## Work order 1
Retype the passage of the profile starting with "As of October" and going on through "elimination and resurgence.".
## Work order 2
Answer these questions using the profile:
(a) In which department and university does the writer hold the research fellowship?
(b) What is the name of the writer's outreach YouTube channel?
(c) For which disease does the VECTOR-X project aim to develop new data-driven models?

## Exercise text
######

I am a Royal Society University Research Fellow in infectious disease epidemiology in the Department of Statistics, University of Warwick. I use mechanistic models and statistical methods to analyse the dynamics of endemic and emerging diseases, with a particular focus on the surveillance and elimination of vector-borne Neglected Tropical Diseases (NTDs).
I run an outreach YouTube channel, Epi with Emma, and currently lecture online courses in infectious disease epidemiology (University of Oxford).
As of October 2024, the majority of my time is spent working on the VECTOR-X (Verifying Elimination, Capturing Trends and Observing Resurgence through Xeno-monitoring) project. Xeno-monitoring is a surveillance method which uses vector surveys to draw conclusions about host infection levels for vector-borne diseases. This is particularly important when infections are low, where challenges arise from increasingly large sample size requirements and reduced community engagement with surveillance. During this project I aim to develop new data-driven models for the mosquito-transmitted neglected tropical disease (NTD), lymphatic filariasis (LF), which has long been targeted for elimination, to assess the cost-effectiveness of xeno-monitoring for classifying elimination and resurgence.

######

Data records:
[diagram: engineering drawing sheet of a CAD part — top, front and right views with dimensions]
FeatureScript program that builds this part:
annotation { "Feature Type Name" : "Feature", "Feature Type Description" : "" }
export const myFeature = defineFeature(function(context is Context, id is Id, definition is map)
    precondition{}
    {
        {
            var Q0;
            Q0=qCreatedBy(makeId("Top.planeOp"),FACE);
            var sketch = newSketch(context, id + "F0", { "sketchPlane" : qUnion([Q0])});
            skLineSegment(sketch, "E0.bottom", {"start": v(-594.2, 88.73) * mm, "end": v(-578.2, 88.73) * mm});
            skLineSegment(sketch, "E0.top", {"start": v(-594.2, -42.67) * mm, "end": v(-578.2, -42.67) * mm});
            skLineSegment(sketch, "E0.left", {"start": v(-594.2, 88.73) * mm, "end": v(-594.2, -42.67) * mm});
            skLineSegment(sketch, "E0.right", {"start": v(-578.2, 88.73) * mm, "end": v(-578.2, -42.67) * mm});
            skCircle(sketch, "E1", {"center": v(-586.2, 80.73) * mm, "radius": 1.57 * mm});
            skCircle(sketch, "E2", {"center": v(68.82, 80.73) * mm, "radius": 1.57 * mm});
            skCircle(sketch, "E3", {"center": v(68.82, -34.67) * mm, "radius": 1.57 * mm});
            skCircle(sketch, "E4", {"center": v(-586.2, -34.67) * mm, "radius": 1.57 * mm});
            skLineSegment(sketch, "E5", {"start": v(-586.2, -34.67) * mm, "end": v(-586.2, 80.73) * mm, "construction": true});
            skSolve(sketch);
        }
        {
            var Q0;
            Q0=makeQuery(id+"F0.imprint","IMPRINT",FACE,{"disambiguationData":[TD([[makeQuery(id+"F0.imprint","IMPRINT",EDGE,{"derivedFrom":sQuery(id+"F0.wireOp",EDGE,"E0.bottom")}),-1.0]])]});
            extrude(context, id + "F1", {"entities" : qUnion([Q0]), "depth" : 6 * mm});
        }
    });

######

## Task result 1
As of October 2024, the majority of my time is spent working on the VECTOR-X (Verifying Elimination, Capturing Trends and Observing Resurgence through Xeno-monitoring) project. Xeno-monitoring is a surveillance method which uses vector surveys to draw conclusions about host infection levels for vector-borne diseases. This is particularly important when infections are low, where challenges arise from increasingly large sample size requirements and reduced community engagement with surveillance. During this project I aim to develop new data-driven models for the mosquito-transmitted neglected tropical disease (NTD), lymphatic filariasis (LF), which has long been targeted for elimination, to assess the cost-effectiveness of xeno-monitoring for classifying elimination and resurgence.

## Task result 2
(a) The Department of Statistics, University of Warwick
(b) Epi with Emma
(c) Lymphatic filariasis (LF)